There is a world, far from the civilized hub of the galaxy, which wanders on an erratic orbit around a small and fitful sun. Of the four other planets in its system, two are bloated gas giants, and two barely more than raw lumps of rock, airless and freezing. This world is little better, a once-barren rocky planet hacked into barely habitable shape by generations of determined colonists.
In the northernmost reaches of its largest land mass there is a range of mountains. The colonists name them the Roof of the World, and the name is apt. Clouds form impenetrable layers of mist around the mountains' shoulders, and above the clouds the peaks continue to rise, vast and trackless slopes of stone tapering to vicious points.
High up among the peaks, where half a dozen smaller mountains cluster around the base of one ten-thousand-metre monster, there is a valley with a stream winding through it. Even at the height of summer there is ice in the water, and the sound of the stream as it sings over the ice echoes among the rocks and mingles with the sound of the wind.
At one end of the valley, by the gash in the rocks where the stream bubbles out of them, there is a shrine: a cave, carved into a flat-walled room by removing surplus stone, and the rock taken from the mountainside shaped into slabs for steps and a low altar. A tattered prayer flag flutters above it, the thin branch it hangs from resting in a socket cut into the rock. The flag is old and worn, the colour that was once blood-crimson faded to dull reddish-grey.
Inside the shrine, on the low altar, stands a stone bowl filled with fire. The flame in that bowl has never gone out: every day a white-robed acolyte from the temple on the other side of the valley will come to put fresh oil into the bowl, and to put a fresh bunch of feathery white mountain flowers at the base of the altar.
But not to pray, because the shrine is not to a god. It is sacred, and hallowed in a way few places are, but it is not to a god.
The shrine is not old; barely twenty years have passed since it was cut out of the rock. The same abbot who oversaw its creation still reigns in the temple. The elders of the temple and its attendant village still remember that winter, and the time when what was then only a cave became holy.
It had snowed earlier that day, and as night fell the valley was still coated with pristine, undamaged sheets of snow. The stream was silent, frozen solid, a line of gleaming black ice snaking its way from one end of the valley to the other. It was then that the stranger came, a young man clad in black, stumbling down the thread-thin path into the valley.
He saw the lights of the village, and the long pale shape of the temple perched on the mountainside at the other end of the valley, and with a heavy heart turned his back on them to go the other way. At the closer end of the valley, where the stream began, there was a cave, only a shallow alcove in the rock, but sheltered from the snow and from the freezing, biting wind.

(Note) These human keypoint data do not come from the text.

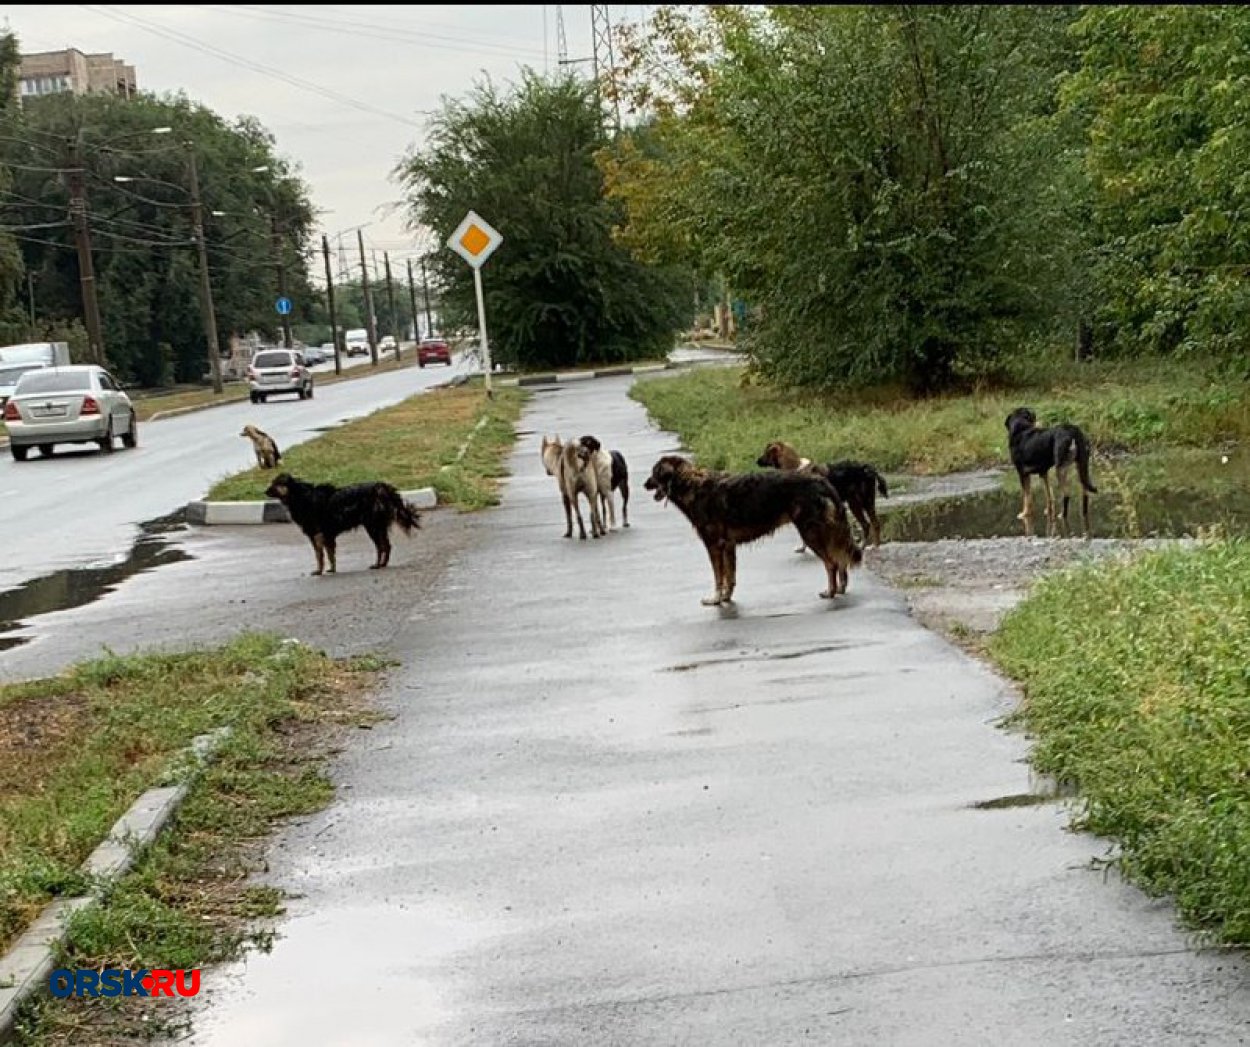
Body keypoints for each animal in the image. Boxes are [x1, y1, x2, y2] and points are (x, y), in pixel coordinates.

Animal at [263, 472, 420, 577]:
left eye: (276, 483)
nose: (264, 491)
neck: (300, 496)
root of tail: (382, 487)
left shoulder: (317, 535)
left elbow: (319, 555)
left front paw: (319, 571)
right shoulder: (327, 536)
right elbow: (330, 554)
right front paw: (332, 570)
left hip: (372, 527)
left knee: (381, 547)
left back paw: (377, 565)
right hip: (379, 526)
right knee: (387, 546)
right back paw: (383, 564)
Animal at [645, 457, 860, 609]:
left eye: (654, 473)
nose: (645, 484)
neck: (691, 484)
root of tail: (821, 481)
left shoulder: (714, 545)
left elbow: (718, 577)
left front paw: (715, 600)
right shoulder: (728, 546)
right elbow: (729, 577)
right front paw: (726, 597)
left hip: (811, 532)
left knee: (831, 563)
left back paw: (831, 592)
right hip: (825, 531)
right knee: (840, 558)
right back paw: (841, 587)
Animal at [750, 439, 890, 549]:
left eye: (766, 453)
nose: (756, 461)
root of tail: (867, 468)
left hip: (862, 501)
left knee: (871, 524)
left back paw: (872, 546)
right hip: (859, 502)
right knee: (870, 524)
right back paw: (867, 546)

Later that night, he saw another black figure make its way down the path, the cumbersome armour it wore protecting it from the cold and the bitter wind. It followed his footsteps, coming up the slope to the mouth of the small cave.
It was then he knew for sure that his flight ended there, high in the mountains of another world, under skies that were not his own. The Dark Lord had come for him, as he had come for all the few surviving Jedi, and at long last there was nowhere left to run.
He stood with difficulty as the Dark Lord approached the last few steps, and stood facing him in the cave's mouth. Blue light blazed in the darkness as he took up his weapon for the last time, followed by deep ominous crimson as the Dark Lord accepted the challenge.
The battle was not long.
Another young Jedi died there, the last of his life leaking away as he watched the Dark Lord walk away down the slope. At the end, there had been no real pain, only numb acceptance as his weapon was dashed from his hand, and then brief burning heat as the Dark Lord's red blade buried itself to the hilt.
In the morning, the monks from the temple came. They had seen the blades flashing in the night, and had known what they must surely mean.
They gave the young Jedi a tomb cut out of the rock, and made an altar there for the memorial flame. They squared off the walls of the cave and cleaned them, to make the place into a fitting shrine.
The dark stain on the floor of the cave where he had fallen, they left.
For they never knew his name; he was merely one more Jedi, and that was the best memorial they could give him: the remembrance that he had died fighting against the darkness, and that his blood had been spilt for the sake of the light.